首页> 中文期刊> 《海南医科大学学报(英文版)》 >Changes of serum CRP, serum uric acid and immunoglobulin in patients with renal damage of systemic lupus erythematosus

Changes of serum CRP, serum uric acid and immunoglobulin in patients with renal damage of systemic lupus erythematosus

         

摘要

Objective: To observe the expression level of serum CRP, serum uric acid and immunoglobulin (IgG, IgA and IgM) in patients with renal damage of systemic lupus erythematosus, and explore their clinical application value. Methods: A total of 95 patients with SLE were divided into lupus nephritis group (LN group, n = 64) and non-lupus nephritis group (NLN group n=31) according to the diagnostic criteria of lupus nephritis, and another 35 healthy subjects were selected as normal control group. Blood samples were collected from all subjects before treatment. Serum CRP and serum uric acid concentrations were measured by ELISA. The levels of serum immunoglobulins were detected by immunoturbidimetry in the same time.
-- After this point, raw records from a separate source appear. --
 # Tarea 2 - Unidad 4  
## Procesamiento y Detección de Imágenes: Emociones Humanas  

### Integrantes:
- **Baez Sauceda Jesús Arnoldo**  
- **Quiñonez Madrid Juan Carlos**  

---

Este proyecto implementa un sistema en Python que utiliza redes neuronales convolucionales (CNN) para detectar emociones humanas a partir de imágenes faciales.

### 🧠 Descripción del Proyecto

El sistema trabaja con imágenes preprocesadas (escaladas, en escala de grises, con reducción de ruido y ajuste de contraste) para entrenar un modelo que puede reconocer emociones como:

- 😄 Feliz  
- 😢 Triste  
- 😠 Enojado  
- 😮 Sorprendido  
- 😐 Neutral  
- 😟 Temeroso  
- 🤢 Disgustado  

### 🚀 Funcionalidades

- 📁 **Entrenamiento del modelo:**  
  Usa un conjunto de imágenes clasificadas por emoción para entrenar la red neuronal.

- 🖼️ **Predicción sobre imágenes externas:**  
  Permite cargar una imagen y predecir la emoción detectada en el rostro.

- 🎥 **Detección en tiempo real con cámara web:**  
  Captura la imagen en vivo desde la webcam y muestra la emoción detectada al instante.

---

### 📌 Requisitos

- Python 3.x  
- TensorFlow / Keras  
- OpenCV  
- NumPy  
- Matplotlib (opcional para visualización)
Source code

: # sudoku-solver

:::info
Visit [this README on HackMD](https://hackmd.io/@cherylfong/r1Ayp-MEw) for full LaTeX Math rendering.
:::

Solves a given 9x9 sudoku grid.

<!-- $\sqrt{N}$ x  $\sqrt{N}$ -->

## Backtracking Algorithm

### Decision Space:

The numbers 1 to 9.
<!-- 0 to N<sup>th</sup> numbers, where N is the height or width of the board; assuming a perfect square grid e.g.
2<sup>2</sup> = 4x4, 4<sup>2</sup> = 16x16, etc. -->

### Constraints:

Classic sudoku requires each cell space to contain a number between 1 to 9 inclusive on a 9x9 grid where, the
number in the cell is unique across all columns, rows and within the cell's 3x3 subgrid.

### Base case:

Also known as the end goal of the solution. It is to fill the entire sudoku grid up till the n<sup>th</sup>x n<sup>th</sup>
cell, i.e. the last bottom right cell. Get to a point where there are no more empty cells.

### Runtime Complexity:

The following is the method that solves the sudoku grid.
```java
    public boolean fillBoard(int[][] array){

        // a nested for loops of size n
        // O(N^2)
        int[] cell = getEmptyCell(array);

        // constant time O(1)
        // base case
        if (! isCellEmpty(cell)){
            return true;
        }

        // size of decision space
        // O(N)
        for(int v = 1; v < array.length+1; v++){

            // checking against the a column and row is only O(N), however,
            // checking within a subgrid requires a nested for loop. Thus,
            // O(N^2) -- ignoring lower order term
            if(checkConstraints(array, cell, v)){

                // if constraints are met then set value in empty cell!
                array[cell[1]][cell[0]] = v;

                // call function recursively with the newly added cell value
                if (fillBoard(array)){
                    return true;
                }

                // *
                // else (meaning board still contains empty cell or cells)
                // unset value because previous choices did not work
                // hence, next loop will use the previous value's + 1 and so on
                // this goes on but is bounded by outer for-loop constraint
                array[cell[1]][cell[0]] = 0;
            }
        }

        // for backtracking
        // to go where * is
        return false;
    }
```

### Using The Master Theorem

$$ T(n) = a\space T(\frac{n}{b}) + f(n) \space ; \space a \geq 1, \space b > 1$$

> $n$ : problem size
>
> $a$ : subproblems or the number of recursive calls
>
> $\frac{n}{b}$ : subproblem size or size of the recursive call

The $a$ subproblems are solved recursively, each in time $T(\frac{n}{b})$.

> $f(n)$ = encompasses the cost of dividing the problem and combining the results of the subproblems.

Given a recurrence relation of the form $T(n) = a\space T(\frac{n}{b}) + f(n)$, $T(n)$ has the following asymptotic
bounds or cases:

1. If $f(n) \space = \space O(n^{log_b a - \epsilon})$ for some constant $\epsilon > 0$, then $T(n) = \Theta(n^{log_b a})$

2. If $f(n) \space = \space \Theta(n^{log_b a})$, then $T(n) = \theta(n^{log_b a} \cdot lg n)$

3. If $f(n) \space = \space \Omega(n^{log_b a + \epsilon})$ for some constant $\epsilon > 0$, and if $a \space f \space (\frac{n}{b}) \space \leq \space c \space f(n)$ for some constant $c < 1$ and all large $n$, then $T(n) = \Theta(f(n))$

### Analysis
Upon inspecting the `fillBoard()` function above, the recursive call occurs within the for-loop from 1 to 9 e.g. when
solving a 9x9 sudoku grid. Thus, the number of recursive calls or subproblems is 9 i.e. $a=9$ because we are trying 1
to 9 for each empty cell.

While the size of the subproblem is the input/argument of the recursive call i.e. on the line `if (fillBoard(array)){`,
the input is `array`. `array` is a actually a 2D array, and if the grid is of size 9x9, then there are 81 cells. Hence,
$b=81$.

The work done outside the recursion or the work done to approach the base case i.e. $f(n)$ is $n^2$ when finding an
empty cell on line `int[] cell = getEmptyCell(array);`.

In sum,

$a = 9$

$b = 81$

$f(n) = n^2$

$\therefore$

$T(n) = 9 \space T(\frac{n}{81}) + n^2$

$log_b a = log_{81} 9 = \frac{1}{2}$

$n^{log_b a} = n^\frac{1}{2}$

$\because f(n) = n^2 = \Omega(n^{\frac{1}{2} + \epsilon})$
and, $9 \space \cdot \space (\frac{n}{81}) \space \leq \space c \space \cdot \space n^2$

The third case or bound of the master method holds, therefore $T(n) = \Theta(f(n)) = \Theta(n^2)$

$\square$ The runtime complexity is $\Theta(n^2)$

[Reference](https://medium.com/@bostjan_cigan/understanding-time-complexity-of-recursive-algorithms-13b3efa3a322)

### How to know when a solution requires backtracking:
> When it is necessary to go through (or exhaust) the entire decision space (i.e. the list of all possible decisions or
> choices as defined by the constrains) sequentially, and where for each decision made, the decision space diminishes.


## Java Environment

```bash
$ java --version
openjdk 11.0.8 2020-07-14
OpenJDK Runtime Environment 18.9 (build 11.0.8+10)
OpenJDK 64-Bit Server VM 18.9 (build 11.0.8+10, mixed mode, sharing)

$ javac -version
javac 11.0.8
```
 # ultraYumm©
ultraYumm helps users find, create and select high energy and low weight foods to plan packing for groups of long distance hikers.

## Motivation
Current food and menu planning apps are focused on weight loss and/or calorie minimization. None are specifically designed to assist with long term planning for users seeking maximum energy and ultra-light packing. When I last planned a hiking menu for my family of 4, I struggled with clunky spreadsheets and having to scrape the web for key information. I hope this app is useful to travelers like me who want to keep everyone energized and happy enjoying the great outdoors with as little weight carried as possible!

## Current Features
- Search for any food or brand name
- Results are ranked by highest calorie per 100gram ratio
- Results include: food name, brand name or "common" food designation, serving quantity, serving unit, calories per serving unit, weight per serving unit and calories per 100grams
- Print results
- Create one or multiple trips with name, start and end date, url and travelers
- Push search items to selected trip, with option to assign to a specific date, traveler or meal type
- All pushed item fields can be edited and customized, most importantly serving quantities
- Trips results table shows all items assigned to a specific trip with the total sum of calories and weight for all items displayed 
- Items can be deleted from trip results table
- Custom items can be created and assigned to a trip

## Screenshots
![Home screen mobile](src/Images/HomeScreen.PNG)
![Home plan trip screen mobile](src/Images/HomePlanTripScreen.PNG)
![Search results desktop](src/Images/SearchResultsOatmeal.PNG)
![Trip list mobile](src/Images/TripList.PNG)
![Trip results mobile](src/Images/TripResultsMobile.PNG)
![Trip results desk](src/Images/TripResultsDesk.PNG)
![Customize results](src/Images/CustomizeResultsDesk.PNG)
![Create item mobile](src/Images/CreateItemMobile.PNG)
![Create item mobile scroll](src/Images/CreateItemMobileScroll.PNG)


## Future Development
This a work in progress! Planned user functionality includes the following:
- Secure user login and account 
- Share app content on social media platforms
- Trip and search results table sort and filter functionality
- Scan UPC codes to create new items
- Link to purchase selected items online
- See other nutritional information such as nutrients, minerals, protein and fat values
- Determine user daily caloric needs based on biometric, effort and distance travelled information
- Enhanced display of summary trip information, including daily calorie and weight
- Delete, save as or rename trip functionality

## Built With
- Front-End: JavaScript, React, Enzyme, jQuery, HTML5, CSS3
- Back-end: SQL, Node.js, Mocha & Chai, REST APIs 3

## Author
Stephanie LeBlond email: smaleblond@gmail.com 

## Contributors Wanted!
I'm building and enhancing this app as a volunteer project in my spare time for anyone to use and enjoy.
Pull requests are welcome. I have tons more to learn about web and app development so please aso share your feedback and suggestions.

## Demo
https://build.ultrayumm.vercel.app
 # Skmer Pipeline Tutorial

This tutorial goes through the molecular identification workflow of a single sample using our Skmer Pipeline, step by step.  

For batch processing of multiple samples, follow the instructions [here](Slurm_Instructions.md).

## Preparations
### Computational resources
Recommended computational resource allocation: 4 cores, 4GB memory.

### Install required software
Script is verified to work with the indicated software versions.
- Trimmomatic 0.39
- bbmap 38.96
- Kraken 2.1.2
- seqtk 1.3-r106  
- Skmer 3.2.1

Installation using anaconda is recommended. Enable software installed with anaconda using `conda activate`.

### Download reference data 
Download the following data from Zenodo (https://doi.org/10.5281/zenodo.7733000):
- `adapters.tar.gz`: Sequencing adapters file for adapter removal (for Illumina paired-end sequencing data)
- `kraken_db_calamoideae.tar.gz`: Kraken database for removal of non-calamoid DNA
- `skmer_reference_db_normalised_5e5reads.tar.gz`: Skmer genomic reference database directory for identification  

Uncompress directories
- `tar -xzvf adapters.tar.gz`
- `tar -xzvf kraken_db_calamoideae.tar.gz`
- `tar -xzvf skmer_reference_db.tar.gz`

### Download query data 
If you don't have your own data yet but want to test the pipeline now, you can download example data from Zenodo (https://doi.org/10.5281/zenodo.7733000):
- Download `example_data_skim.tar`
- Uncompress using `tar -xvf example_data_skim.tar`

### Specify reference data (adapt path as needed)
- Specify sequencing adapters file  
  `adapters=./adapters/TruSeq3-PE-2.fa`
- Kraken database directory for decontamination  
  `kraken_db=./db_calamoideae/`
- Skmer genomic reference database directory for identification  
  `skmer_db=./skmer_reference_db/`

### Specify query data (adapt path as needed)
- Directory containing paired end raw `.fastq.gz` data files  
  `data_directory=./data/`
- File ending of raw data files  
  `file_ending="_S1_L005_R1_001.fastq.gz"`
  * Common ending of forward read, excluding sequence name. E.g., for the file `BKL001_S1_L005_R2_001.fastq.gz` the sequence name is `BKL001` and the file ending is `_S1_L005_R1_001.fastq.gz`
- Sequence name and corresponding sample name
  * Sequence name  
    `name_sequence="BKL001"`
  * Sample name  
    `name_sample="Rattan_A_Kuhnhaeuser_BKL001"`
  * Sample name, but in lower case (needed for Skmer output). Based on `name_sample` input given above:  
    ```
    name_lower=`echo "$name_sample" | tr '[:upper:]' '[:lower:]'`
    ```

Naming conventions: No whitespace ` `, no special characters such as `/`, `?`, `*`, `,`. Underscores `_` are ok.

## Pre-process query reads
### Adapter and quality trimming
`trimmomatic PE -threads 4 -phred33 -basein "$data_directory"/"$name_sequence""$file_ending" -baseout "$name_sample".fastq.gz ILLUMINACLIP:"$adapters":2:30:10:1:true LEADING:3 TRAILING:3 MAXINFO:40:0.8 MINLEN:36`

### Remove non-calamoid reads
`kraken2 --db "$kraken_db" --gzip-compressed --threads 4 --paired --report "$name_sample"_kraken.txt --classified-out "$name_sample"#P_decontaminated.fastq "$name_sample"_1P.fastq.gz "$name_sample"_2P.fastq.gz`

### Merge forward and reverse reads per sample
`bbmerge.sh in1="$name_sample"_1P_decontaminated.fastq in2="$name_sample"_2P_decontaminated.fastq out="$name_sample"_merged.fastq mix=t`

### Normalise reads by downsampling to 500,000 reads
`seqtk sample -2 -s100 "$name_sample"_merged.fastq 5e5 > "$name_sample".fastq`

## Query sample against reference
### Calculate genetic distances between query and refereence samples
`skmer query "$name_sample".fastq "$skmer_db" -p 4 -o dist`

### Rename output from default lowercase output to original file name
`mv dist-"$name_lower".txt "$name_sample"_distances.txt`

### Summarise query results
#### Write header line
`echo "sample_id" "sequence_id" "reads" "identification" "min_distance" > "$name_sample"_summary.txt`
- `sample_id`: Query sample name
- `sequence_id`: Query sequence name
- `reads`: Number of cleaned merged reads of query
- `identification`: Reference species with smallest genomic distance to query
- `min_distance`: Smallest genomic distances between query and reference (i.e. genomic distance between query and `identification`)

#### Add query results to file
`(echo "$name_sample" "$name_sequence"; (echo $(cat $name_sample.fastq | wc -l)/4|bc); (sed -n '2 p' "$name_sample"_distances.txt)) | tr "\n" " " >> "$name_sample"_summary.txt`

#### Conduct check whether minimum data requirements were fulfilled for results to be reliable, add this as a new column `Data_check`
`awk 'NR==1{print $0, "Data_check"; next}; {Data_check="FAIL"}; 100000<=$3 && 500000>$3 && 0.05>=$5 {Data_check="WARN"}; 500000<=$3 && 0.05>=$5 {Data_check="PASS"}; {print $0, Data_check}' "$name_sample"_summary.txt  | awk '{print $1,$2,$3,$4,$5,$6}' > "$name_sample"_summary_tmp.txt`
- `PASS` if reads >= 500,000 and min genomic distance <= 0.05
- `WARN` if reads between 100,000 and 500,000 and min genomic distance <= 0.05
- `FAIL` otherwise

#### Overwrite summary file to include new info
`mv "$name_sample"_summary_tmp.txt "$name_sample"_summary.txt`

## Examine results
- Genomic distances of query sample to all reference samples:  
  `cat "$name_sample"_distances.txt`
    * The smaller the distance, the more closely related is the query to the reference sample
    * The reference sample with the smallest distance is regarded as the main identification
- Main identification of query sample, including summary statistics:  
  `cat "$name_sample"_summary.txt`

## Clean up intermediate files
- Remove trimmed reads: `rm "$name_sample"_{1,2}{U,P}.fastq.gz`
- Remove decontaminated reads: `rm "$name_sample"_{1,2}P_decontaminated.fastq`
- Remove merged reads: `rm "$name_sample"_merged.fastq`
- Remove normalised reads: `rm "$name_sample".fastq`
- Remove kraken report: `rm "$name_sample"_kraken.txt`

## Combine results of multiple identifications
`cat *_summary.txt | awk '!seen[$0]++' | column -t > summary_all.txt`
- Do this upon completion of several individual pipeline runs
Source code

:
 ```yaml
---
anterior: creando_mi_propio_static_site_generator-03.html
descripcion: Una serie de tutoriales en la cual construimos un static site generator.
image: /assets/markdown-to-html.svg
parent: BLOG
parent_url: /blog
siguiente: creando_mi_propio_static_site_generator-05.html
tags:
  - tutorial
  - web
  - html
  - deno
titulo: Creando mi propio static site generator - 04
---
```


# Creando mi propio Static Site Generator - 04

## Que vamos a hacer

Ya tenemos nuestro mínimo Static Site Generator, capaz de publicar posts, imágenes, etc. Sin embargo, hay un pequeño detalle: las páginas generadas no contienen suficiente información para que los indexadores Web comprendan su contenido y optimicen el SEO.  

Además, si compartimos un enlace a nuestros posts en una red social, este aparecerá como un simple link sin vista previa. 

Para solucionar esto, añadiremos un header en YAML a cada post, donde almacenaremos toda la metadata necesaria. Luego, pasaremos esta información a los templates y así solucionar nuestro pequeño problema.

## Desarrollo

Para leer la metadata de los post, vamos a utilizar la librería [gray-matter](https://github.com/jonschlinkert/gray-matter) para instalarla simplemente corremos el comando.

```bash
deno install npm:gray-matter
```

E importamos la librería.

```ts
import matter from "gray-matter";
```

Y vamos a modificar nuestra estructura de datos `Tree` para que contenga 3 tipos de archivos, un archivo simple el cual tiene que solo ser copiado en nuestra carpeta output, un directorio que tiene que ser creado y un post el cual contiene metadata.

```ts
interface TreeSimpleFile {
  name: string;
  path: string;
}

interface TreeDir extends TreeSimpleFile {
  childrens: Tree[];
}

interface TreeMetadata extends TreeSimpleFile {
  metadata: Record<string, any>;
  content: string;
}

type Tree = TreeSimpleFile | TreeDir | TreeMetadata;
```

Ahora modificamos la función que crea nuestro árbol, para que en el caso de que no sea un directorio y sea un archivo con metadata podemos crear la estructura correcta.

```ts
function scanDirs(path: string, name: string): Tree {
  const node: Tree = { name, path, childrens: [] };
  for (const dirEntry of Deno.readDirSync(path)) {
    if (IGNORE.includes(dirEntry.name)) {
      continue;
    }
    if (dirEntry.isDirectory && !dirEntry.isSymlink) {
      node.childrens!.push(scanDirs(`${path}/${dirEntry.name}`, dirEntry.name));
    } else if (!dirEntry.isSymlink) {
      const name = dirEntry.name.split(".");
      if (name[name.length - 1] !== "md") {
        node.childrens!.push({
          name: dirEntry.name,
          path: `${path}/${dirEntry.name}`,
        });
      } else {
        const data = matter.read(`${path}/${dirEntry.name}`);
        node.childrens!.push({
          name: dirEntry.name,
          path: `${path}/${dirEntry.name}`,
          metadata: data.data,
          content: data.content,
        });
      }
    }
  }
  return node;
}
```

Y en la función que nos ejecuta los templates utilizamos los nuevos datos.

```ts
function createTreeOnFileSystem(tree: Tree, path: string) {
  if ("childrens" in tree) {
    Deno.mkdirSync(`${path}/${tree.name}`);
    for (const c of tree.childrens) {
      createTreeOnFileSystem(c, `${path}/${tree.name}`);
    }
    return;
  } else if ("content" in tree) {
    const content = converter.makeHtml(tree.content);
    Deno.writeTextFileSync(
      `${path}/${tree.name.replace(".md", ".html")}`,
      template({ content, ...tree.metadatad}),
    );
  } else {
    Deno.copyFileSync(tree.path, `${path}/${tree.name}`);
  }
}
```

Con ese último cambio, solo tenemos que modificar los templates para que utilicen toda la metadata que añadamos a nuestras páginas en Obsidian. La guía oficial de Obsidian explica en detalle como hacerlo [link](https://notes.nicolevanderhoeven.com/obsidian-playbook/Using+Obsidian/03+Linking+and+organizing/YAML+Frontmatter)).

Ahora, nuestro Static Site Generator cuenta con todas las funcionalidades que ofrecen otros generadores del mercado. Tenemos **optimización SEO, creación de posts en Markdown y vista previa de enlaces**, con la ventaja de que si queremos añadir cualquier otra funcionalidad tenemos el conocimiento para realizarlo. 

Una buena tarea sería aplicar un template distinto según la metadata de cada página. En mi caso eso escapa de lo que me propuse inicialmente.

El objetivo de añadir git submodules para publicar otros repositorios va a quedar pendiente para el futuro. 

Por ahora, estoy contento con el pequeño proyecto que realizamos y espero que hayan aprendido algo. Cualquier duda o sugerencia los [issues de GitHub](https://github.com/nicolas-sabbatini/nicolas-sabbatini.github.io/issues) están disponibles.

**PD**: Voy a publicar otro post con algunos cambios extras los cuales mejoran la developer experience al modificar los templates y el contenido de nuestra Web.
Finally, the results were analyzed statistically. Results: The levels of serum CRP and serum uric acid in patients with SLE were significantly higher than those in control group. The levels of serum CRP and serum uric acid in LN group of SLE patients were significantly higher than those in NLN group and control group. Serum CRP level in NLN group was significantly higher than that in control group. Serum uric acid level in NLN group was slightly higher than that of the control group, but the difference was not statistically significant. The level of serum immunoglobulin in SLE patients was higher than that in control group. The levels of serum immunoglobulin IgG, IgA and IgM in LN group of SLE patients were significantly higher than those in NLN group and control group. The levels of serum immunoglobulin IgG, IgA and IgM in NLN group of SLE patients were all higher than those in control group. Conclusion: Humoral immune of SLE patients with renal injury was activated at different degree, B-cell hyperthyroidism, severe systemic inflammatory response and kidney damage at varying degrees. Serum CRP, serum uric acid and immunoglobulin (IgG, IgA and IgM) may be involved in SLE renal injury pathological process, which is the early diagnosis of reference indicators.